Data Structures

B-Trees and B+ Trees

Difficulty: Advanced

ADVANCED

Complexity varies

B-Trees and B+ Trees

A modern hard drive reads about 100 MB per second sequentially, but a single random seek still costs around 10 milliseconds; that gap is roughly seven orders of magnitude. A binary tree of a billion keys has 30 levels, which means 30 random seeks per lookup. B-Trees and B+ Trees keep each node fat enough to fill a disk page, branch into hundreds of children, and answer the same lookup in three or four seeks. That is why every relational database you have used relies on this family for its indexes.

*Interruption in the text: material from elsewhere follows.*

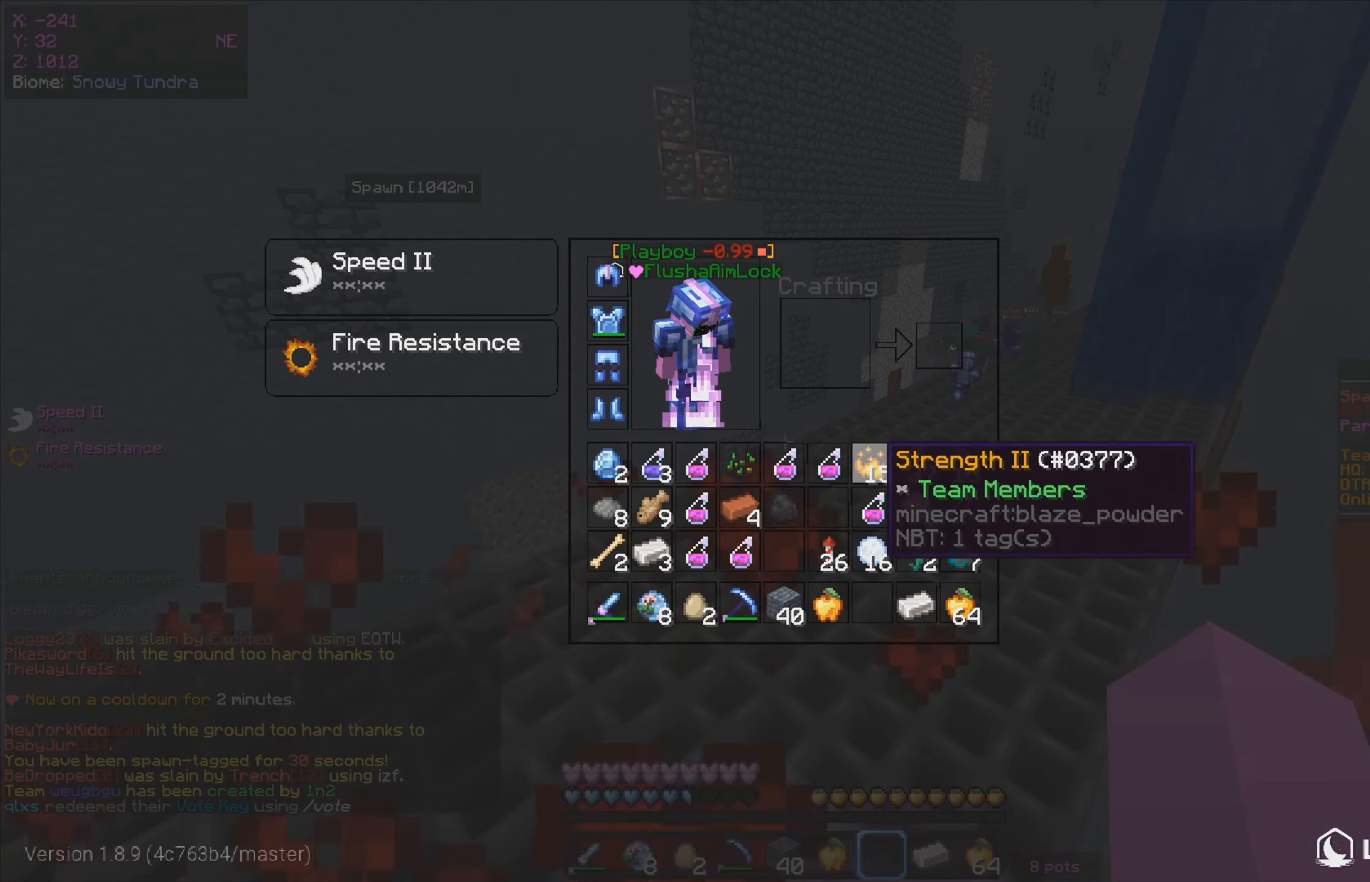
{"keys": [], "mouse": [], "events": []}
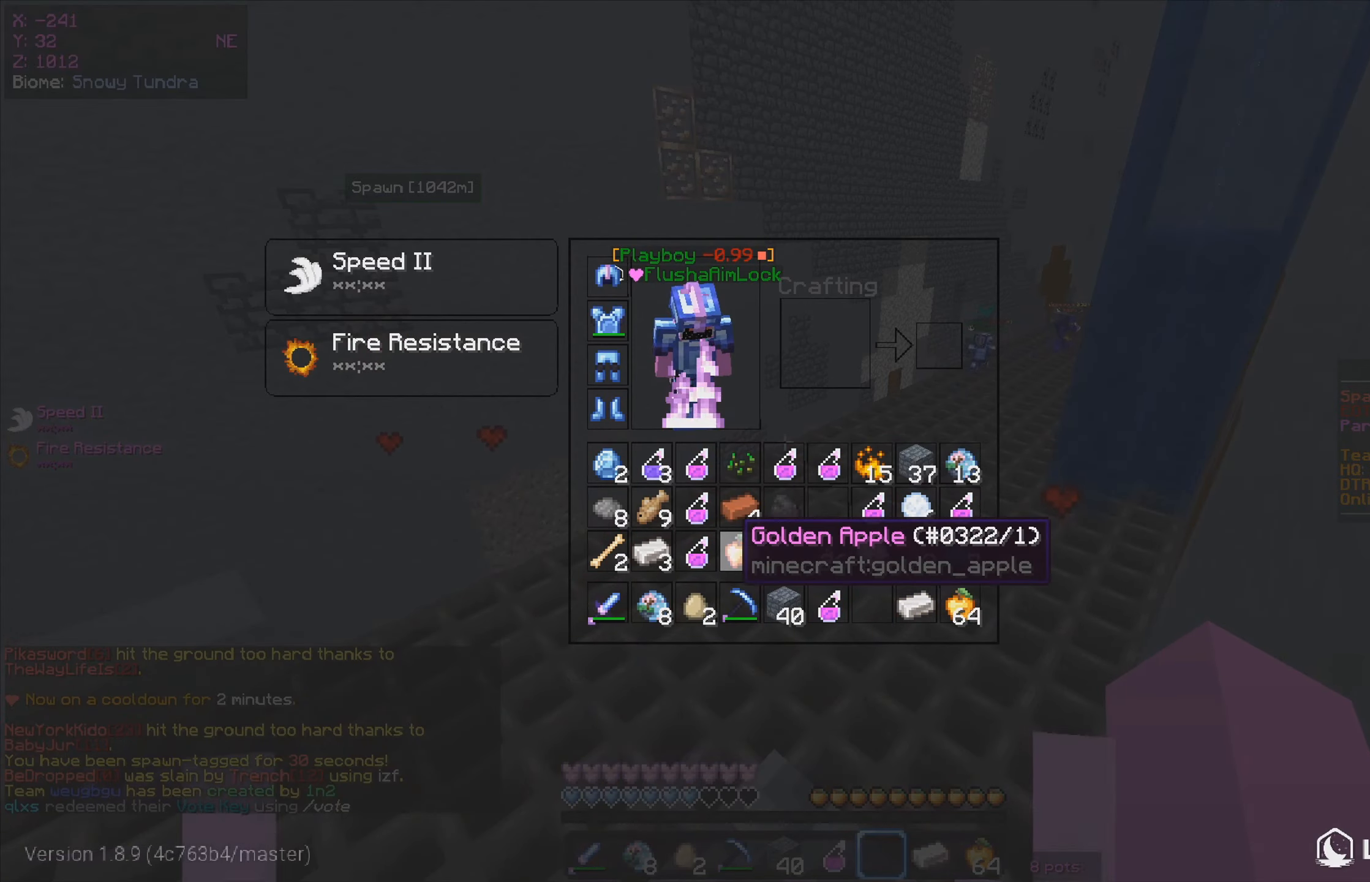
{"keys": ["w"], "mouse": [], "events": [[333, "w", "down"]]}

This lesson covers the B-Tree minimum-degree parameter t and the resulting key-and-child counts at every node, the proactive split during insert that keeps the height bounded by O(log_t n), the merge-or-redistribute logic for delete, and the B+ Tree refinement that pushes all data to the leaf level and links those leaves together so range queries become a sequential scan after a single descent.

In Binary Search Tree (BST), every node held a single key and at most two children; that geometry is fine for memory but disastrous for disk because each comparison forces a separate I/O. B-Trees flip the design: keep every node wide so a single I/O resolves many comparisons at once.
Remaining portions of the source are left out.